Blind man Stephen Campbell settles Western Trust disability discrimination case for £3k

Stephen is registered blind and uses a screen reader to interact with laptops. Credit: Equality Commission.

A man who is registered blind has settled a disability discrimination case against the Western Health Trust and the HSC Business Services Organisation for £3,000.

Software engineer Stephen Campbell said he could not apply for a promotion at the trust - his former employer - as the process was incompatible with his screen reader.

The case was settled without admission of liability.

Both organisations said they are committed to equality and will consider their procedures regarding recruitment access for blind people.

Stephen Campbell said: “For two job applications, the Western Trust did accommodate me by stalling the recruitment exercise and reasonable adjustments were made to facilitate me.

"However, I was keen to apply for other jobs and promotional opportunities in software within the NHS and other Trusts, but when I applied, I encountered the same accessibility issues on the website.

“I thought this was unfair and I needed to challenge it.

"So, I brought this case to both raise awareness of the issue and hopefully remove this barrier to accessing employment for disabled people in the health service here.

"I welcome that as part of my settlement BSO have agreed to keep RNIB updated on development of the HSCNI website."

Mr Campbell, who is registered blind, worked in the ICT department at the Western Trust as part of the software development team.

He jointly managed and developed the trust’s intranet service for staff.

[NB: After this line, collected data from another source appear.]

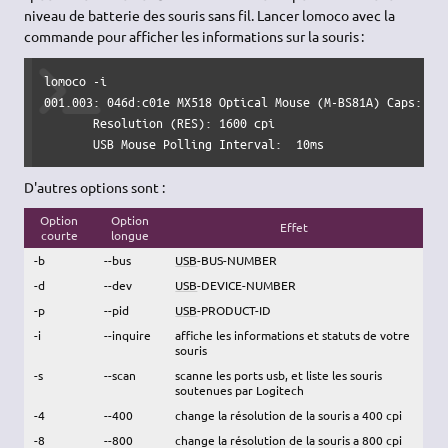
niveau de batterie des souris sans fil. Lancer lomoco avec la
commande pour afficher les informations sur la souris :
lomoco 
-i
001.003
: 046d:c01e MX518 Optical Mouse 
(
M-BS81A
)
 Caps: RES
       Resolution 
(
RES
)
: 
1600
 cpi

       USB Mouse Polling Interval:  10ms
D'autres options sont :
Option
Option
Effet
courte
longue
-b
--bus
USB
-BUS-NUMBER
-d
--dev
USB
-DEVICE-NUMBER
-p
--pid
USB
-PRODUCT-ID
-i
--inquire
affiche les informations et statuts de votre
souris
-s
--scan
scanne les ports usb, et liste les souris
soutenues par Logitech
-4
--400
change la résolution de la souris a 400 cpi
-8
--800
change la résolution de la souris a 800 cpi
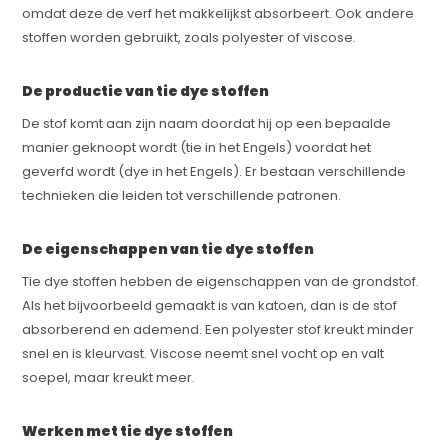
omdat deze de verf het makkelijkst absorbeert. Ook andere
stoffen worden gebruikt, zoals polyester of viscose.
De productie van tie dye stoffen
De stof komt aan zijn naam doordat hij op een bepaalde
manier geknoopt wordt (tie in het Engels) voordat het
geverfd wordt (dye in het Engels). Er bestaan verschillende
technieken die leiden tot verschillende patronen.
De eigenschappen van tie dye stoffen
Tie dye stoffen hebben de eigenschappen van de grondstof.
Als het bijvoorbeeld gemaakt is van katoen, dan is de stof
absorberend en ademend. Een polyester stof kreukt minder
snel en is kleurvast. Viscose neemt snel vocht op en valt
soepel, maar kreukt meer.
Werken met tie dye stoffen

When a promotional opportunity arose, Stephen wished to apply - however, the application process for this job required using an application wizard on the HSCNI jobs website to download and submit the completed application form.

Stephen discovered that this technology could not be activated by the screen reader technology he used, making the application process inaccessible to him.

He said he could not find anything on the HSCNI website regarding reasonable adjustments required by disabled people trying to access its services via the website.

Mr Campbell's case was supported by the Equality Commission for Northern Ireland.

“The employment rate for disabled people in Northern Ireland is 36%, it is the lowest of all the UK regions," said Eoin O’Neill from the Equality Commission.

"We know disabled people face barriers to employment, but we also know they are a diverse group of people with skills and talents that our economy needs across both the public and private sectors.

“As employers, all public sector organisations must comply with equality legislation. Their websites should be accessible for all service users including those with disabilities.

"Employers must also ensure that they do not discriminate against or treat disabled candidates less favourably during the recruitment and selection process."

As part of the settlement terms, the Western Trust and the BSO confirmed their commitment to the principle of equality of access to goods, facilities and services provided by them.

They also committed to ensuring they comply with their obligations under all relevant equality legislation.

Both organisations undertook to liaise with the Equality Commission for Northern Ireland to consider their respective policies, practices, and procedures in respect of recruitment access for blind people.